Por que Khaldun é considerado tão importante?
Suas reflexões, traduzidas em vários trabalhos, são extremamente complexas e sofisticadas. Sua obra-prima, os Prolegômenos (Muqaddimah), é considerada o momento fundacional do pensamento sociológico islâmico. Não é uma obra tradicional de história, como as que eram comuns até então, limitadas a narrar cronologias de dinastias. Ibn Khaldun inaugura um estudo que visa o entendimento das causas dos fenômenos históricos e, mais do que isso, os estudos sobre a sociedade humana. Moderno para a época, não? Extremamente moderno.
É uma descoberta para o Ocidente que um pensador islâmico, no século 14, tenha trabalhado questões que vieram a ser estudadas, no mundo ocidental, somente dois séculos depois. Ao teorizar sobre estado, autoridade e poder, Ibn Khaldun antecipa [Thomas] Hobbes [1588-1679] e [Jean-Jacques] Rousseau [1712-1778]. Fez também descrições detalhadas da relação entre o ser humano e os demais seres vivos. Uma riqueza é a obra de Ibn Khaldun.
E quanto a Ibn Battuta?
Viajou durante quase 40 anos, por um território equivalente ao que hoje seriam 46 países. O mundo islâmico era alicerçado pela língua árabe; o viajante poderia sair do Marrocos, percorrer toda a Ásia central e chegar à China falando árabe! Era a língua franca da época (daí o título de meu livro).
Ibn Battuta era juiz em Tanger (atual Marrocos) e iniciava sua viagem de peregrinação à Meca, obrigação de todo bom muçulmano. Mas, ao se desprender de seu país e de seu entorno, descobre que tem uma paixão pela aventura, pelo conhecimento, por desvendar os mistérios do mundo – e vai sempre acrescentando novos desafios à sua jornada. Acaba fazendo três vezes a peregrinação. Quando retorna à sua terra, depois de décadas, já havia uma espécie de lenda em torno dele, o viajante que nunca aparece. Pensavam que tinha morrido.
A corte o recebeu muito bem, e o califa estava interessadíssimo em conhecer o mundo pelos relatos daquele viajante que percorrera, por tanto tempo, os domínios daquele que fora o maior império na época medieval. Ávido por incorporar a sabedoria da valiosa fonte de informações que era Ibn Battuta, encomendou um relato escrito dessas viagens. Assim nasceu a Rihla [em tradução livre, ‘jornada’], uma obra fascinante.

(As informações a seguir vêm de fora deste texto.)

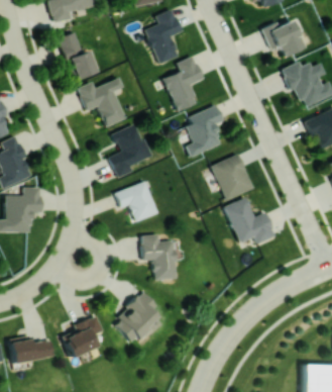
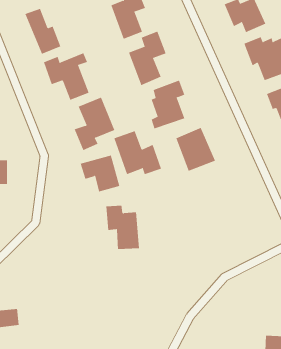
building: [225,198,274,243] -> [114,130,162,175]
building: [111,294,160,344] -> none
building: [63,316,102,357] -> none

Na época já havia uma tradição de literatura de viagens – que se tornou um gênero literário nas letras árabes. Isso se deu principalmente em função da obrigatoriedade da peregrinação à Meca. Onde pernoitar? Que cuidados tomar? Que alimentos serão encontrados pelo caminho? Como planejar o retorno? Naquele tempo, criou-se uma tradição literária em torno dessas questões. No caso de Ibn Battuta, porém, o relato ganhou dimensões muito mais expressivas, pois sua viagem foi a jornada de toda uma vida.
Mas ele percebeu que não teria condições de produzir um texto com a beleza estilística que esse tipo de depoimento exigia. Então ditou suas memórias a um poeta, que deu forma definitiva ao livro. O resultado é muito interessante: um verdadeiro relato etnográfico. Descreve a estrutura social dos locais por onde passou, as vestes, a culinária, os hábitos, as relações de poder, as interações entre homens e mulheres, as formas de se pensar e viver a religião… Trata-se de um documento histórico e antropológico da maior importância.